5. Como você nasceu em Recife, mas mora em São Paulo, acho que vai se sentir os efeitos dessa verticalização. Tanto o impacto paisagístico, quanto cotidiano. Queria saber como você, enquanto professor de Arquitetura e cidadão, enxerga esse processo.

Eu moro em São Paulo há vinte anos, mas me formei em arquitetura no Recife. Além disso sou filho de uma arquiteta pernambucana, que militava no IAB-PE por um comprometimento maior dos arquitetos com as questões sociais e ecológicas. Com ela, desde pequeno aprendi a olhar para o Recife, e não apenas para sua arquitetura ou por amor à cidade. Volto ao Recife com frequência e me sinto cidadão dela. Acho estarrecedor o ritmo de exploração e consumo da cidade nos últimos anos, o ritmo imobiliário, o desmatamento de bairros inteiros, a má qualidade dos espaços públicos, a forma parasitária como se trata o patrimônio histórico, a praia, os rios, os mangues.
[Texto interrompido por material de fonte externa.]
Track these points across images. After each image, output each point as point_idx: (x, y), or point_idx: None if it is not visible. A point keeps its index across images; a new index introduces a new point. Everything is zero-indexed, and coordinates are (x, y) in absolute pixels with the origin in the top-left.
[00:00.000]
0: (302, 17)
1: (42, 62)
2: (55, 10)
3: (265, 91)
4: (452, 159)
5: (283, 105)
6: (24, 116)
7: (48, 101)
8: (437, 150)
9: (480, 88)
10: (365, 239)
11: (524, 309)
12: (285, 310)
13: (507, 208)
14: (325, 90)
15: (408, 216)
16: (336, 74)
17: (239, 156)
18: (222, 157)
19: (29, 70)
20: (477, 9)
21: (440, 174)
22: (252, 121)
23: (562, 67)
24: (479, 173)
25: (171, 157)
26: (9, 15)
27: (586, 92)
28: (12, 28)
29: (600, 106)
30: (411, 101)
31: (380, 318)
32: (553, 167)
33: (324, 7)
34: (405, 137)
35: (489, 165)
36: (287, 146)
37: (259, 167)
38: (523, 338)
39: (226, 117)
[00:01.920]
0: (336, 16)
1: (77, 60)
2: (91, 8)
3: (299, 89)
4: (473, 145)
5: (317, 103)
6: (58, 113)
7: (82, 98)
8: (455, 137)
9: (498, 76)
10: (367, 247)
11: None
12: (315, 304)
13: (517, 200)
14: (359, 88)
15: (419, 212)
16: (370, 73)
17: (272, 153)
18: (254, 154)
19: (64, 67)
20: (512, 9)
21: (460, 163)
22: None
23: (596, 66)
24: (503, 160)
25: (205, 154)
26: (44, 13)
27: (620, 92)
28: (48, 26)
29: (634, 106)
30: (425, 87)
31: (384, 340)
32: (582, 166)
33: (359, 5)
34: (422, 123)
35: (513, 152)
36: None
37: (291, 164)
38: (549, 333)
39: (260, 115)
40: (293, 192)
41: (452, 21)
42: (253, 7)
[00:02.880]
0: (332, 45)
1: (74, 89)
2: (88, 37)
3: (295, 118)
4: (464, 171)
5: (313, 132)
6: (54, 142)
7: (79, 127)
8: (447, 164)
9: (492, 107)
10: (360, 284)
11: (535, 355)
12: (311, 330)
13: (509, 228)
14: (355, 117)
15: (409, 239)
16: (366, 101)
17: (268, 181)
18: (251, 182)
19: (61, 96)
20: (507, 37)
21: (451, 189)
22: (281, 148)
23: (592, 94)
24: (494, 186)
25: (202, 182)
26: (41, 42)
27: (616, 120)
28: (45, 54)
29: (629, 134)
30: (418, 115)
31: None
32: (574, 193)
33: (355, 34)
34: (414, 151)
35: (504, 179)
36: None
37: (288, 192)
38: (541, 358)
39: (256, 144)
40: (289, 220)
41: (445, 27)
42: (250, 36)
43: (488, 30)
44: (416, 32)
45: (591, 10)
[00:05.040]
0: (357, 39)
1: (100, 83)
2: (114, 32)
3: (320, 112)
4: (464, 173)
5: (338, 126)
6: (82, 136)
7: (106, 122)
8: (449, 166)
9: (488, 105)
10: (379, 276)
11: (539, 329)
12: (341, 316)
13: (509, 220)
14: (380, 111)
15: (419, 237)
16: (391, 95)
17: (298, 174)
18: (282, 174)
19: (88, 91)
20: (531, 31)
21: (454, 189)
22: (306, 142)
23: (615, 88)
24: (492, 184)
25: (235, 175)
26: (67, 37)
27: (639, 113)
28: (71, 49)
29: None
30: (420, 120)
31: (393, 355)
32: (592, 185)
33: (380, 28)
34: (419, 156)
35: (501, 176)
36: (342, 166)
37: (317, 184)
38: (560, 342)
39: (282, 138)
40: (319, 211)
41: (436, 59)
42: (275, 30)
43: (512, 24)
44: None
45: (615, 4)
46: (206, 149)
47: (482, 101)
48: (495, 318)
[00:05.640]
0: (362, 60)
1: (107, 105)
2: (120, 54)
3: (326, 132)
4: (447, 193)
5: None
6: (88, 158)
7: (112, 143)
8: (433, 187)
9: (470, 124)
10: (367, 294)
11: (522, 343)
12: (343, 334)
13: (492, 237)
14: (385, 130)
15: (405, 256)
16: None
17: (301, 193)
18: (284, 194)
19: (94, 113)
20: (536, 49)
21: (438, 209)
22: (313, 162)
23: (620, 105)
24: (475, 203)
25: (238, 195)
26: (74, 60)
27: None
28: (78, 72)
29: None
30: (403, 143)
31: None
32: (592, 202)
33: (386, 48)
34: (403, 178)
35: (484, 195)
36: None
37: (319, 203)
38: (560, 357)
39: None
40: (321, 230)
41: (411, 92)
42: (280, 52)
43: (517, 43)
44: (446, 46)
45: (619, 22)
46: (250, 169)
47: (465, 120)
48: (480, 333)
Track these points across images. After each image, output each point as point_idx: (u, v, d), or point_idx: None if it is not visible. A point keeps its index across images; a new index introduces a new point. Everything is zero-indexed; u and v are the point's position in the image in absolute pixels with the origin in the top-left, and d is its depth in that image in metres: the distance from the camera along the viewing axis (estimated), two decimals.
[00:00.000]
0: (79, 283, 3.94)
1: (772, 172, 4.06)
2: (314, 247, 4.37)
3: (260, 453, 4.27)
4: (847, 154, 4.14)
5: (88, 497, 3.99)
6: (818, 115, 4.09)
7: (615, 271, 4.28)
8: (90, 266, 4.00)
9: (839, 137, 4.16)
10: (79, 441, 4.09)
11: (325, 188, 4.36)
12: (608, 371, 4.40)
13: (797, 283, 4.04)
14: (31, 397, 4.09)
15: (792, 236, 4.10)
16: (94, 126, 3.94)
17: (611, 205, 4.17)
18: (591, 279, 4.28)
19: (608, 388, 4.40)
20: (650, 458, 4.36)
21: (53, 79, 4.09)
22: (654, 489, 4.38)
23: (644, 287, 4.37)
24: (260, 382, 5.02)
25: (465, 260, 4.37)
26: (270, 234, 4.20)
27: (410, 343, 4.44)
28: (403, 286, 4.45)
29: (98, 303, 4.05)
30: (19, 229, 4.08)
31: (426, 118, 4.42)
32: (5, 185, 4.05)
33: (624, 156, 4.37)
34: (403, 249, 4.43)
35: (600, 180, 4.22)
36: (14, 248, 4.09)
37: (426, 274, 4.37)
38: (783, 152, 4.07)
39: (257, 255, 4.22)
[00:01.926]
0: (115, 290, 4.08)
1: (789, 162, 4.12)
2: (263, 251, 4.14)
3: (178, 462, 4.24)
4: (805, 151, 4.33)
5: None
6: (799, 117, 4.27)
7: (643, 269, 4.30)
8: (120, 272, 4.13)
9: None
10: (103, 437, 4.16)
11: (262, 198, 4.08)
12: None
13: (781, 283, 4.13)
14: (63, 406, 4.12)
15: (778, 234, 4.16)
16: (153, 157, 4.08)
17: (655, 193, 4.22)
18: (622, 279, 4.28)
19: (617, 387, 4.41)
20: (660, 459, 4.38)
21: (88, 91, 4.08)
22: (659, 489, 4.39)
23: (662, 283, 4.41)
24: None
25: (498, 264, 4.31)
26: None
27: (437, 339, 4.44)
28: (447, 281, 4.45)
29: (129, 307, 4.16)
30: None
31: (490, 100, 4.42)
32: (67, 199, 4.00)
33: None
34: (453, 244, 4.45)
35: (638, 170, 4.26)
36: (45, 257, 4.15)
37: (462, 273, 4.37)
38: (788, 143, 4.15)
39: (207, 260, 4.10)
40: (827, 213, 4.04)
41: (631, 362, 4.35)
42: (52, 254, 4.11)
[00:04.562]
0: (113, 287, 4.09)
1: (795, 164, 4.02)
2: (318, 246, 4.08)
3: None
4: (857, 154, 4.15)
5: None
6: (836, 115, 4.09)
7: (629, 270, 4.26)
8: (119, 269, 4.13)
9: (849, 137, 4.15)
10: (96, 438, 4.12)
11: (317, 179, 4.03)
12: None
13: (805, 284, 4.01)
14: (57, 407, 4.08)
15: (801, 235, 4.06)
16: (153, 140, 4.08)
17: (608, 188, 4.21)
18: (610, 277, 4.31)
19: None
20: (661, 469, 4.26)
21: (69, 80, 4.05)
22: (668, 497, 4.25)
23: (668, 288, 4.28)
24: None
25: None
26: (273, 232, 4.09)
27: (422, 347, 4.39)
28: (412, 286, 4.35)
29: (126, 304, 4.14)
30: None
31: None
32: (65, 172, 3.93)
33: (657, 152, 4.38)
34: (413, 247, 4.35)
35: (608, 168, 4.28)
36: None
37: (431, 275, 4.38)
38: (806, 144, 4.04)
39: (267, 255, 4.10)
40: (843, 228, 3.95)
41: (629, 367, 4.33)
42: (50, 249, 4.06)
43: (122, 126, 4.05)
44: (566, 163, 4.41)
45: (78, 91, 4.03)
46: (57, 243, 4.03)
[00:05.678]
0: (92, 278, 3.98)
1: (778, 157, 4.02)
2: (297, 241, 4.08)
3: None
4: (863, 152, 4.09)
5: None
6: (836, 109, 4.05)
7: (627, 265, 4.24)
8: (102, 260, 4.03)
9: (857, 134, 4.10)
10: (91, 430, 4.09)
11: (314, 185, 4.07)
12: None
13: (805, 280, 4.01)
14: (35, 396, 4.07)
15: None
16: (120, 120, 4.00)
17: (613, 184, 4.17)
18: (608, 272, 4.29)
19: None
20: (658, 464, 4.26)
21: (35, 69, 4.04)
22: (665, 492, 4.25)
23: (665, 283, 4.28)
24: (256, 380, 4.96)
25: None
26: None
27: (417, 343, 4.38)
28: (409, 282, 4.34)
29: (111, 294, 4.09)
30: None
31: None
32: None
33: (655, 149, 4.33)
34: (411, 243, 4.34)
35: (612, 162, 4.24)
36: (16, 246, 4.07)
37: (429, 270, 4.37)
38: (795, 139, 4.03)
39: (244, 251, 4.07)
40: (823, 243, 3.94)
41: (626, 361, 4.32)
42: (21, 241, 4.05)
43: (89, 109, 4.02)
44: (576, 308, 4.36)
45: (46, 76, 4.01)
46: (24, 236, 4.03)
Evidentemente a responsabilidade não é apenas dos arquitetos, nem somente dos recifenses. Em todo caso a qualidade dos projetos públicos, de equipamentos, das infra-estruturas, sistemas de circulação e transportes, praças, conjuntos habitacionais, está muito aquém do que se conquistou no Brasil (e também em Pernambuco) em termos de cultura arquitetônica e urbanística. E muito aquém do que se afigura ou se propõe hoje como novas possibilidades de investimento público no país. Quem são os arquitetos e planejadores do PAC, da Copa, das Olimpiadas? Quem são os profissionais que estão trabalhando em nossos novos polos de desenvolvimento? Porque essas questões não são debatidas publicamente, nos meios de comunicação, nas universidades, nos organismos profissionais?